Setup
- Go to Integrations and find Semgrep
- Click Connect
- Enter your Semgrep API token (get one here — optional for basic scanning, required for cloud features)
- Click Save — Proliferate will test the connection automatically
Basic scanning works without an API token. The token is needed for Semgrep AppSec Platform features like fetching cloud findings.
Available tools
| Tool | Description |
|---|---|
security_check | Quick security scan of code (high-level convenience tool) |
semgrep_scan | Scan code with a given config (e.g., auto, p/docker, p/xss).
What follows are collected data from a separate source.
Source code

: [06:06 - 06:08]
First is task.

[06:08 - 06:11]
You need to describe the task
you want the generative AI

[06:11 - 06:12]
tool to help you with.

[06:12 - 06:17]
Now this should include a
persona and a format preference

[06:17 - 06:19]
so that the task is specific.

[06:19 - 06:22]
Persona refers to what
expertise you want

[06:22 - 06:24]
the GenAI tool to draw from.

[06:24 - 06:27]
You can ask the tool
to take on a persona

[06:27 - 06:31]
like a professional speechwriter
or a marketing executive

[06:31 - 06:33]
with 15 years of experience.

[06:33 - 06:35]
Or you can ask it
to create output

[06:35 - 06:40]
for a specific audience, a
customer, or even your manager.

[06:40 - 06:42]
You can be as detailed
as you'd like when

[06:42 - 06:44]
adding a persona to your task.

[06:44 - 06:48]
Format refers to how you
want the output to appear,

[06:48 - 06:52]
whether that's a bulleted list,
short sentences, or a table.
Accepts an array of file path + content objects. |
semgrep_scan_with_custom_rule | Scan using custom Semgrep YAML rules |
semgrep_findings | Fetch findings from the Semgrep AppSec Platform (requires API token) |
get_abstract_syntax_tree | Get the AST of provided code |
supported_languages | List all supported languages |
semgrep_rule_schema | Fetch the latest Semgrep rule JSON schema |
Use cases
- Scan code diffs in PR review automations and flag security findings as comments
- Enforce org-specific coding standards via custom rules (e.g., “no raw SQL outside
db.ts”) - Detect leaked API keys, tokens, and credentials in commits
The tools listed above may not be exhaustive and can change as Semgrep updates their MCP server. See Semgrep MCP documentation for the latest.